(A block of data)
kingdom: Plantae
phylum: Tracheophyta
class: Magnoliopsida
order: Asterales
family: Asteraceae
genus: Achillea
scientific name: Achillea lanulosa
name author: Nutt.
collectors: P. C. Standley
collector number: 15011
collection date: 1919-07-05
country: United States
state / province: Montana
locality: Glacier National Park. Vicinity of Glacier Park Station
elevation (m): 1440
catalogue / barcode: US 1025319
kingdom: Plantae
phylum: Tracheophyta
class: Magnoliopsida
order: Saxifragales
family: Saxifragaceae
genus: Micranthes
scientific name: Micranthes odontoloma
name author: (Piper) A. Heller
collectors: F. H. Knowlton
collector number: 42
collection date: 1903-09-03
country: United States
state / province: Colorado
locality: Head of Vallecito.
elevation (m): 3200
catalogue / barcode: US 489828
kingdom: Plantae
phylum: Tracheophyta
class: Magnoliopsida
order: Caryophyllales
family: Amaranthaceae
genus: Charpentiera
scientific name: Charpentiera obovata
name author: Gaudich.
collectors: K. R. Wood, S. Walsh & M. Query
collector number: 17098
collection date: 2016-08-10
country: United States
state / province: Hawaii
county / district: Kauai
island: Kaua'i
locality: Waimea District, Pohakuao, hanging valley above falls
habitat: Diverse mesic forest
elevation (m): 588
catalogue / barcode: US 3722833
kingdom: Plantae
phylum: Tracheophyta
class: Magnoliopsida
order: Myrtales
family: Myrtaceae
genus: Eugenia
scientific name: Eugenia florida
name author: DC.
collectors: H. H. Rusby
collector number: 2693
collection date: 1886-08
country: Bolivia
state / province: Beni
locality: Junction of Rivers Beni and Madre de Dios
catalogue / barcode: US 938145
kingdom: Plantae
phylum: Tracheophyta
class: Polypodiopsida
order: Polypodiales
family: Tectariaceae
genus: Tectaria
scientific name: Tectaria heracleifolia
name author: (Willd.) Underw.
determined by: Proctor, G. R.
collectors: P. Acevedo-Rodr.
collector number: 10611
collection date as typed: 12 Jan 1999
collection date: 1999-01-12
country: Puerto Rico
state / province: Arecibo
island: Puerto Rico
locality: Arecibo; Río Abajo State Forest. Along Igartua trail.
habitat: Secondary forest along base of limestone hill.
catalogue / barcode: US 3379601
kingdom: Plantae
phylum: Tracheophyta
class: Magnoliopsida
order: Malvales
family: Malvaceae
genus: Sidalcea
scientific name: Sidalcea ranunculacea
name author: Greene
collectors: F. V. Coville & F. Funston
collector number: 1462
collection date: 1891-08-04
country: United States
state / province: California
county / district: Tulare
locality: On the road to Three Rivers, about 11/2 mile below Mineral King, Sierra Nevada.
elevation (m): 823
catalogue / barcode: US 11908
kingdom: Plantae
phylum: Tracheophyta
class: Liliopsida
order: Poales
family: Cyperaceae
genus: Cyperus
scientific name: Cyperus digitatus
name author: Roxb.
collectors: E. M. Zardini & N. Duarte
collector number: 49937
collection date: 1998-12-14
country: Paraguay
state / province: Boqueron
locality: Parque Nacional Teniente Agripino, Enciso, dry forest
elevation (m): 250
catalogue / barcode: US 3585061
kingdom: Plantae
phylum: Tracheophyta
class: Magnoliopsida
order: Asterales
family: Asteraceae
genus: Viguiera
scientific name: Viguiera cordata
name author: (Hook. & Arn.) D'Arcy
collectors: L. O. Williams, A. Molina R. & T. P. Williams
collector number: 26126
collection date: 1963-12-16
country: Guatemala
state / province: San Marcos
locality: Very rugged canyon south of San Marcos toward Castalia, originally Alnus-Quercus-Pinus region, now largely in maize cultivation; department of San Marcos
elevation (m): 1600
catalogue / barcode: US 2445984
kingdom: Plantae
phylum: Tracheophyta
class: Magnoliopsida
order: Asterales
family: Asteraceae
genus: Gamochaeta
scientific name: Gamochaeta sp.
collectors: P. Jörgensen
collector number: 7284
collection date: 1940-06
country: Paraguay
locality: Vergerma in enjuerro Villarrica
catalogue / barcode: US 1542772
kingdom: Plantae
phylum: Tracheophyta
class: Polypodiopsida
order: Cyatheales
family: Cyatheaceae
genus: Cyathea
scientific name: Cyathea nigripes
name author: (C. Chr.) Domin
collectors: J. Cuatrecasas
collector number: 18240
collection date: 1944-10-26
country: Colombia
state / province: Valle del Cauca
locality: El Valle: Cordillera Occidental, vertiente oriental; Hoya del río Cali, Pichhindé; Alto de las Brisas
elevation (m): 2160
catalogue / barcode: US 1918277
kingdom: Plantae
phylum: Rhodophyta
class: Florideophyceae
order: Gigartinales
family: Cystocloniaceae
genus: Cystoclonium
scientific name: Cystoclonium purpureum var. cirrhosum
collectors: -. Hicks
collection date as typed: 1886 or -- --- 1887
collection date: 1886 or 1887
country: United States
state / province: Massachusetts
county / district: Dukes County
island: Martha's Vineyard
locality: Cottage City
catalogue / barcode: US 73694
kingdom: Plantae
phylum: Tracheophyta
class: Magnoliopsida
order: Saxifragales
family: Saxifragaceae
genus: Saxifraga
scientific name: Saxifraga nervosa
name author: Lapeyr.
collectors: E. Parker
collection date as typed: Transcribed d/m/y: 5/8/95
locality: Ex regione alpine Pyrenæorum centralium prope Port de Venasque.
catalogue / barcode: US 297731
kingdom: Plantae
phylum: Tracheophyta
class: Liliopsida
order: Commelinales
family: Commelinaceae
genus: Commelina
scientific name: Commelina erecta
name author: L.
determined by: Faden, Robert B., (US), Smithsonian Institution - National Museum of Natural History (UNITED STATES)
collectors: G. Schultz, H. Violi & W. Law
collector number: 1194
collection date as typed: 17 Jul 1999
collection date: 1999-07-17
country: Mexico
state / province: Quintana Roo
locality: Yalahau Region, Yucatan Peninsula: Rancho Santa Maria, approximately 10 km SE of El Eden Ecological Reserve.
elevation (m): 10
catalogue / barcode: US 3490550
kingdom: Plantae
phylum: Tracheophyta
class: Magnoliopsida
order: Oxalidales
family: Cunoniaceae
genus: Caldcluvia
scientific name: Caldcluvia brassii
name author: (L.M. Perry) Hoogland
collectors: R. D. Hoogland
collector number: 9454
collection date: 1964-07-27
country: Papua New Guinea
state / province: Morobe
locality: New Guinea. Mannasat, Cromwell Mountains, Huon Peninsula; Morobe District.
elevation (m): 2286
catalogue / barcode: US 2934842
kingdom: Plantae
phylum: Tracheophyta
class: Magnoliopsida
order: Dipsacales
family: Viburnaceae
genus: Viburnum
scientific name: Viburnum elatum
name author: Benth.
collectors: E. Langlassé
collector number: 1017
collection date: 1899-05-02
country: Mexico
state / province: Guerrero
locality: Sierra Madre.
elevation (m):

Exercise directions: Recast every line of the entries above as a Markdown table with two columns, Row and Line. Put the row number under Row and the line under Line, and leave out any blank lines.

Full response:
| Row | Line |
|---|---|
| 1 | kingdom: Plantae |
| 2 | phylum: Tracheophyta |
| 3 | class: Magnoliopsida |
| 4 | order: Asterales |
| 5 | family: Asteraceae |
| 6 | genus: Achillea |
| 7 | scientific name: Achillea lanulosa |
| 8 | name author: Nutt. |
| 9 | collectors: P. C. Standley |
| 10 | collector number: 15011 |
| 11 | collection date: 1919-07-05 |
| 12 | country: United States |
| 13 | state / province: Montana |
| 14 | locality: Glacier National Park. Vicinity of Glacier Park Station |
| 15 | elevation (m): 1440 |
| 16 | catalogue / barcode: US 1025319 |
| 17 | kingdom: Plantae |
| 18 | phylum: Tracheophyta |
| 19 | class: Magnoliopsida |
| 20 | order: Saxifragales |
| 21 | family: Saxifragaceae |
| 22 | genus: Micranthes |
| 23 | scientific name: Micranthes odontoloma |
| 24 | name author: (Piper) A. Heller |
| 25 | collectors: F. H. Knowlton |
| 26 | collector number: 42 |
| 27 | collection date: 1903-09-03 |
| 28 | country: United States |
| 29 | state / province: Colorado |
| 30 | locality: Head of Vallecito. |
| 31 | elevation (m): 3200 |
| 32 | catalogue / barcode: US 489828 |
| 33 | kingdom: Plantae |
| 34 | phylum: Tracheophyta |
| 35 | class: Magnoliopsida |
| 36 | order: Caryophyllales |
| 37 | family: Amaranthaceae |
| 38 | genus: Charpentiera |
| 39 | scientific name: Charpentiera obovata |
| 40 | name author: Gaudich. |
| 41 | collectors: K. R. Wood, S. Walsh & M. Query |
| 42 | collector number: 17098 |
| 43 | collection date: 2016-08-10 |
| 44 | country: United States |
| 45 | state / province: Hawaii |
| 46 | county / district: Kauai |
| 47 | island: Kaua'i |
| 48 | locality: Waimea District, Pohakuao, hanging valley above falls |
| 49 | habitat: Diverse mesic forest |
| 50 | elevation (m): 588 |
| 51 | catalogue / barcode: US 3722833 |
| 52 | kingdom: Plantae |
| 53 | phylum: Tracheophyta |
| 54 | class: Magnoliopsida |
| 55 | order: Myrtales |
| 56 | family: Myrtaceae |
| 57 | genus: Eugenia |
| 58 | scientific name: Eugenia florida |
| 59 | name author: DC. |
| 60 | collectors: H. H. Rusby |
| 61 | collector number: 2693 |
| 62 | collection date: 1886-08 |
| 63 | country: Bolivia |
| 64 | state / province: Beni |
| 65 | locality: Junction of Rivers Beni and Madre de Dios |
| 66 | catalogue / barcode: US 938145 |
| 67 | kingdom: Plantae |
| 68 | phylum: Tracheophyta |
| 69 | class: Polypodiopsida |
| 70 | order: Polypodiales |
| 71 | family: Tectariaceae |
| 72 | genus: Tectaria |
| 73 | scientific name: Tectaria heracleifolia |
| 74 | name author: (Willd.) Underw. |
| 75 | determined by: Proctor, G. R. |
| 76 | collectors: P. Acevedo-Rodr. |
| 77 | collector number: 10611 |
| 78 | collection date as typed: 12 Jan 1999 |
| 79 | collection date: 1999-01-12 |
| 80 | country: Puerto Rico |
| 81 | state / province: Arecibo |
| 82 | island: Puerto Rico |
| 83 | locality: Arecibo; Río Abajo State Forest. Along Igartua trail. |
| 84 | habitat: Secondary forest along base of limestone hill. |
| 85 | catalogue / barcode: US 3379601 |
| 86 | kingdom: Plantae |
| 87 | phylum: Tracheophyta |
| 88 | class: Magnoliopsida |
| 89 | order: Malvales |
| 90 | family: Malvaceae |
| 91 | genus: Sidalcea |
| 92 | scientific name: Sidalcea ranunculacea |
| 93 | name author: Greene |
| 94 | collectors: F. V. Coville & F. Funston |
| 95 | collector number: 1462 |
| 96 | collection date: 1891-08-04 |
| 97 | country: United States |
| 98 | state / province: California |
| 99 | county / district: Tulare |
| 100 | locality: On the road to Three Rivers, about 11/2 mile below Mineral King, Sierra Nevada. |
| 101 | elevation (m): 823 |
| 102 | catalogue / barcode: US 11908 |
| 103 | kingdom: Plantae |
| 104 | phylum: Tracheophyta |
| 105 | class: Liliopsida |
| 106 | order: Poales |
| 107 | family: Cyperaceae |
| 108 | genus: Cyperus |
| 109 | scientific name: Cyperus digitatus |
| 110 | name author: Roxb. |
| 111 | collectors: E. M. Zardini & N. Duarte |
| 112 | collector number: 49937 |
| 113 | collection date: 1998-12-14 |
| 114 | country: Paraguay |
| 115 | state / province: Boqueron |
| 116 | locality: Parque Nacional Teniente Agripino, Enciso, dry forest |
| 117 | elevation (m): 250 |
| 118 | catalogue / barcode: US 3585061 |
| 119 | kingdom: Plantae |
| 120 | phylum: Tracheophyta |
| 121 | class: Magnoliopsida |
| 122 | order: Asterales |
| 123 | family: Asteraceae |
| 124 | genus: Viguiera |
| 125 | scientific name: Viguiera cordata |
| 126 | name author: (Hook. & Arn.) D'Arcy |
| 127 | collectors: L. O. Williams, A. Molina R. & T. P. Williams |
| 128 | collector number: 26126 |
| 129 | collection date: 1963-12-16 |
| 130 | country: Guatemala |
| 131 | state / province: San Marcos |
| 132 | locality: Very rugged canyon south of San Marcos toward Castalia, originally Alnus-Quercus-Pinus region, now largely in maize cultivation; department of San Marcos |
| 133 | elevation (m): 1600 |
| 134 | catalogue / barcode: US 2445984 |
| 135 | kingdom: Plantae |
| 136 | phylum: Tracheophyta |
| 137 | class: Magnoliopsida |
| 138 | order: Asterales |
| 139 | family: Asteraceae |
| 140 | genus: Gamochaeta |
| 141 | scientific name: Gamochaeta sp. |
| 142 | collectors: P. Jörgensen |
| 143 | collector number: 7284 |
| 144 | collection date: 1940-06 |
| 145 | country: Paraguay |
| 146 | locality: Vergerma in enjuerro Villarrica |
| 147 | catalogue / barcode: US 1542772 |
| 148 | kingdom: Plantae |
| 149 | phylum: Tracheophyta |
| 150 | class: Polypodiopsida |
| 151 | order: Cyatheales |
| 152 | family: Cyatheaceae |
| 153 | genus: Cyathea |
| 154 | scientific name: Cyathea nigripes |
| 155 | name author: (C. Chr.) Domin |
| 156 | collectors: J. Cuatrecasas |
| 157 | collector number: 18240 |
| 158 | collection date: 1944-10-26 |
| 159 | country: Colombia |
| 160 | state / province: Valle del Cauca |
| 161 | locality: El Valle: Cordillera Occidental, vertiente oriental; Hoya del río Cali, Pichhindé; Alto de las Brisas |
| 162 | elevation (m): 2160 |
| 163 | catalogue / barcode: US 1918277 |
| 164 | kingdom: Plantae |
| 165 | phylum: Rhodophyta |
| 166 | class: Florideophyceae |
| 167 | order: Gigartinales |
| 168 | family: Cystocloniaceae |
| 169 | genus: Cystoclonium |
| 170 | scientific name: Cystoclonium purpureum var. cirrhosum |
| 171 | collectors: -. Hicks |
| 172 | collection date as typed: 1886 or -- --- 1887 |
| 173 | collection date: 1886 or 1887 |
| 174 | country: United States |
| 175 | state / province: Massachusetts |
| 176 | county / district: Dukes County |
| 177 | island: Martha's Vineyard |
| 178 | locality: Cottage City |
| 179 | catalogue / barcode: US 73694 |
| 180 | kingdom: Plantae |
| 181 | phylum: Tracheophyta |
| 182 | class: Magnoliopsida |
| 183 | order: Saxifragales |
| 184 | family: Saxifragaceae |
| 185 | genus: Saxifraga |
| 186 | scientific name: Saxifraga nervosa |
| 187 | name author: Lapeyr. |
| 188 | collectors: E. Parker |
| 189 | collection date as typed: Transcribed d/m/y: 5/8/95 |
| 190 | locality: Ex regione alpine Pyrenæorum centralium prope Port de Venasque. |
| 191 | catalogue / barcode: US 297731 |
| 192 | kingdom: Plantae |
| 193 | phylum: Tracheophyta |
| 194 | class: Liliopsida |
| 195 | order: Commelinales |
| 196 | family: Commelinaceae |
| 197 | genus: Commelina |
| 198 | scientific name: Commelina erecta |
| 199 | name author: L. |
| 200 | determined by: Faden, Robert B., (US), Smithsonian Institution - National Museum of Natural History (UNITED STATES) |
| 201 | collectors: G. Schultz, H. Violi & W. Law |
| 202 | collector number: 1194 |
| 203 | collection date as typed: 17 Jul 1999 |
| 204 | collection date: 1999-07-17 |
| 205 | country: Mexico |
| 206 | state / province: Quintana Roo |
| 207 | locality: Yalahau Region, Yucatan Peninsula: Rancho Santa Maria, approximately 10 km SE of El Eden Ecological Reserve. |
| 208 | elevation (m): 10 |
| 209 | catalogue / barcode: US 3490550 |
| 210 | kingdom: Plantae |
| 211 | phylum: Tracheophyta |
| 212 | class: Magnoliopsida |
| 213 | order: Oxalidales |
| 214 | family: Cunoniaceae |
| 215 | genus: Caldcluvia |
| 216 | scientific name: Caldcluvia brassii |
| 217 | name author: (L.M. Perry) Hoogland |
| 218 | collectors: R. D. Hoogland |
| 219 | collector number: 9454 |
| 220 | collection date: 1964-07-27 |
| 221 | country: Papua New Guinea |
| 222 | state / province: Morobe |
| 223 | locality: New Guinea. Mannasat, Cromwell Mountains, Huon Peninsula; Morobe District. |
| 224 | elevation (m): 2286 |
| 225 | catalogue / barcode: US 2934842 |
| 226 | kingdom: Plantae |
| 227 | phylum: Tracheophyta |
| 228 | class: Magnoliopsida |
| 229 | order: Dipsacales |
| 230 | family: Viburnaceae |
| 231 | genus: Viburnum |
| 232 | scientific name: Viburnum elatum |
| 233 | name author: Benth. |
| 234 | collectors: E. Langlassé |
| 235 | collector number: 1017 |
| 236 | collection date: 1899-05-02 |
| 237 | country: Mexico |
| 238 | state / province: Guerrero |
| 239 | locality: Sierra Madre. |
| 240 | elevation (m): |